_What you will do:_
1 – Answer these questions from the account of the speed awareness course, one line each:
(a) Where was the course held?
(b) What had the writer planned to work on at the back of the room?
(c) What accent did Richard have?
2 – Write the next part of the account of the speed awareness course, picking up after its final sentence.

_Extracted text:_
After I was penalised for the second time for breaking the 30 mph limit near my home I elected for the speed awareness course rather than the points. I was caught in a speed trap as the dual carriage way (I learned in the course that my definition of one was wrong) in just 20 yards goes from 50 mph to 30 mph, back to 50, and the signage is inadequate.

The course took place in the Greyhound Stadium at Hove which my dog once graced. Armed with the Telegraph crossword, my aim was to sit at the back and get on surreptitiously with something more useful.

Ironically on an early morning with a sea mist making driving conditions and visibility hazardous I nearly had an accident going to the course when a van pulled out right in front of me.

My neighbour bettered this as she was running late and had to speed to make it on time.

I soon realised that my hopes of getting on with something else were unrealistic. Mobiles had to be turned off, we were were assembled on tables facing the facilitators and the course was interactive. Indeed both facilitators – Stuart and Richard – used a form of Platonic dialogue forever beginning their observations with “Why do you think that…? “

Stuart and Richard were a bit of comic duo, or at least thought they were. Richard had a gravelly Glaswegian accent and clearly reckoned himself the Highway Code’s answer to Billy Connolly.

Yet for all my cynicism that this was yet another money-making initiative, I learned a lot.

_Given material:_
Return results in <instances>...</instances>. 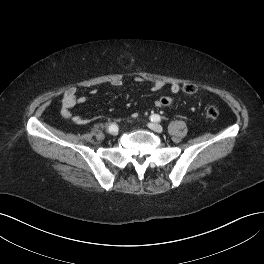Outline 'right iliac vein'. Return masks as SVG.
<instances>
[{"label": "right iliac vein", "instance_id": "obj_1", "mask_svg": "<svg viewBox=\"0 0 264 264\" xmlns=\"http://www.w3.org/2000/svg\"><path fill=\"white\" fill-rule=\"evenodd\" d=\"M111 135L116 136L118 134L117 128L110 132Z\"/></svg>", "mask_w": 264, "mask_h": 264}]
</instances>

_Results:_
1 –
(a) At the Greyhound Stadium in Hove.
(b) The Telegraph crossword.
(c) A gravelly Glaswegian accent.

2 –
Much of the theme of the course was psychological analysing why we speed as much as the inherent dangers of it. The blonde lady next to me, who was the lively type you would wish to meet on holiday, answered the question “Why do you speed? ’ with “because I can.”

In the interactive session where there was group discussion she was the dominating personality.

At one point we considered the consequences of an accident on 4 groups: the driver, his family and friends, the victim’s family and friends and people on the scene.

You could sense a distinct gloom amongst the attendees. The facilitators made the point that speeding protects those that live in an urban area so why is there any entitlement to harm them?

Another observation was in the car behind the wheel we assume a different personality, so wind the window down to connect with your environment, and get out of your bubble.

Without knowing the statistics I would think that most accidents are not caused by speeding but by weather conditions, a fault in the car, fatigue or inconsiderate driving or parking.

Nonetheless I came away with the intention of watching signs an the road more carefully for potential rather than actual dangers. Concentration was stressed. Richard said you only can concentrate for at most 15 minutes in the hour. One wag commented:

Is that why the course lasts 4 hours then?

Louise, my sporty and no doubt fun-loving neighbour, returned to her seat after a comfort break.

The first question was “What did you get from the last session, Louise?

She replied “What, the comfort break? I need one every journey I make …

As an observer of human life most of all I found it fascinating to witness a diverse group whose sole thing in common was to get caught speeding.

One know-all with a HGV licence thought his views were of interest to everyone with constant interruptions; there was a cyclist shouting the odds for greater consideration to her chosen form of transport, a group I find  a pest; and a professional delivery driver made us all shut up when he spoke of his girlfriend being decapitated in fatal accident .

All human life was there.

On my journey home I did observe the signs more carefully but still noticed two drivers who pulled out of minor road onto major roads recklessly.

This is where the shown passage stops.